When the multicultural French national team won the World Cup in 1998, praise was heaped upon France's integration model.

Yet the World Cup triumph cannot be globally transferred to the situation encountered by immigrants in the suburbs of large French towns, as was demonstrated by the riots that happened there in 2005. Even the French World Cup winner Lilian Thuram, who grew up in Guadeloupe, acknowledged that rash actions such as these do not come about by chance, if you consider the neglect of young people there. And when interior minister Nicolas Sarkozy goes on to call these people 'scum' and 'crooks' and talks of cleansing the suburbs with water cannon, one thing can lead to another. "I was also told once that I belong to the trash", countered Thuram. "But I am not scum. What I wanted to do was work."

Thuram's opinion carries quite a lot of weight. In 2001 he took receipt of the UEFA Charity Cheque on behalf of Football Against Racism in Europe, he is an active member of the French High Council of Integration and has long taken a stance on racism in football: "Until 100 years ago", says Thuram, "renowned intellectuals argued that blacks were inferior to whites. European countries built their industrial and economic power on the backs of black people. The monkey chants made by fans today are the logical consequence of this culture."

Many football clubs attempt to cater for the social needs of immigrant children while keeping an eye out for new talent. Foot Citoyen sees itself as a social project that focuses on raising the awareness of coaches for the problem. Yet as the sole means of integration, football projects are of no help to the suburbs when many people have nothing outside of sport - no work, no exam certificates and little motivation. A view confirmed by Thierry Dodeman, chairman of the largest club in one of the suburbs affected by the riots, Clichy-sous-Bois: "It's a vicious circle that keeps on turning, and football can't stop it either, only in exceptional cases."

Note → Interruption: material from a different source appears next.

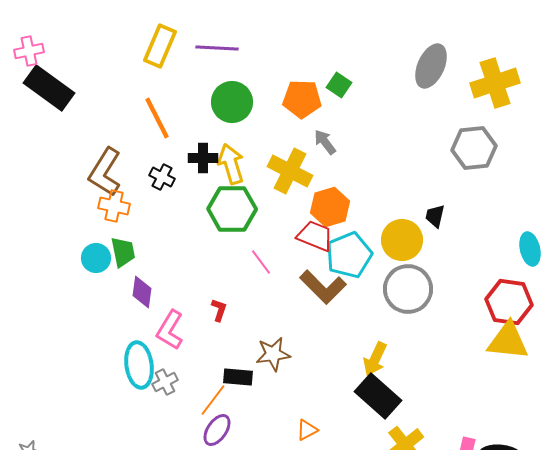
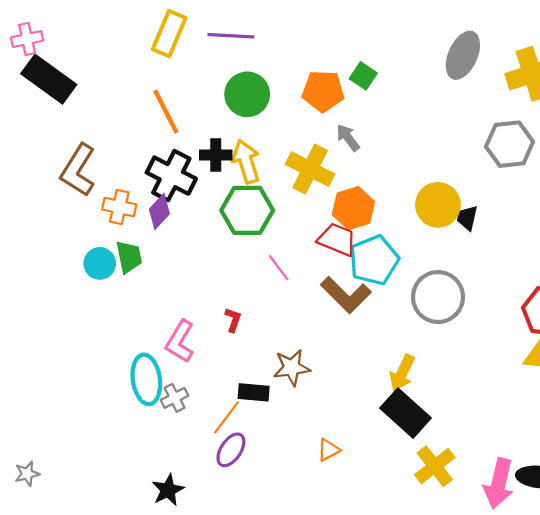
brown L-shape: (105, 172) -> (78, 170), moved
black cross: (162, 177) -> (171, 176), size x1.8
yellow circle: (402, 240) -> (438, 205), moved
purple diamond: (142, 292) -> (159, 211), moved, turned 36

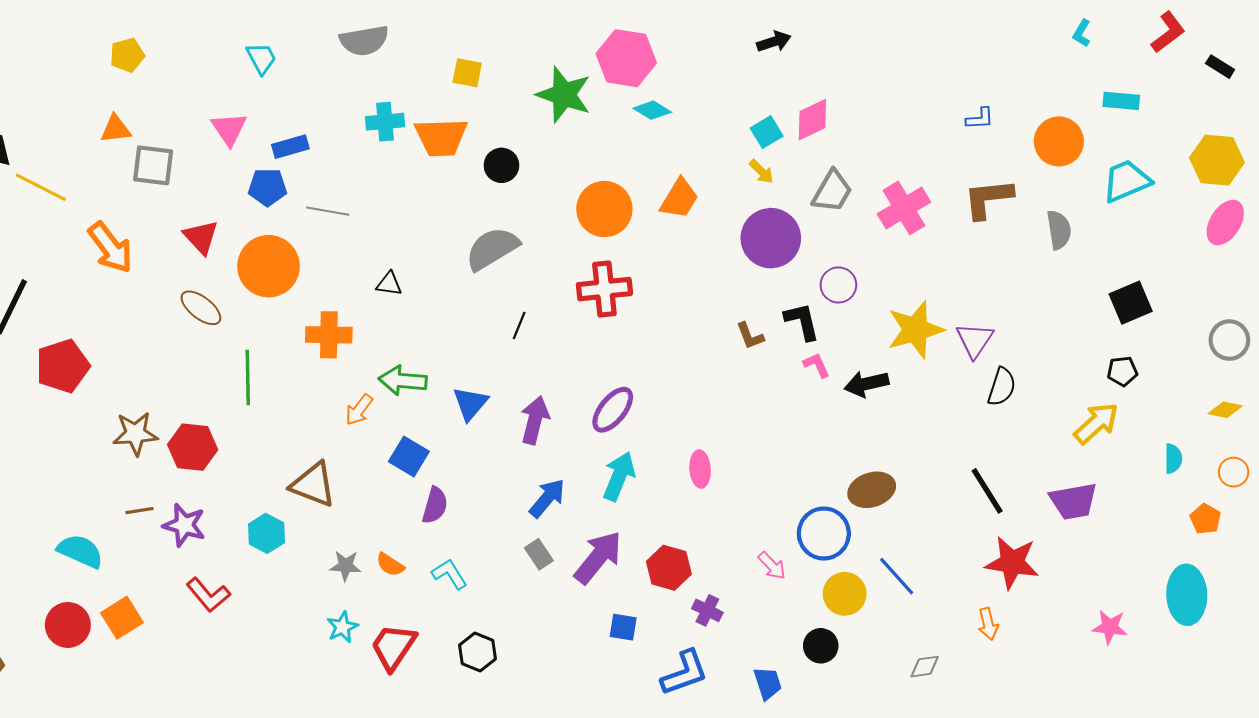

"Ali Benouna, a Muslim from Algeria, was able to play for France in 1935, while in 1938 the star of the French team was Larbi Ben Barek, who came from Casablanca. He played alongside Raoul Diagne from Senegal, whose father was a member of parliament and had studied law. By this I am not trying to say that there was less racism in French football than in Austria, for example, where there was not a single black player at the time, or in Germany, Italy or Spain. In fact it shows something else: it shows that football was never an element of national identity in France. An interesting point, when you consider that football became part of the national heritage of many European countries in the 1930s."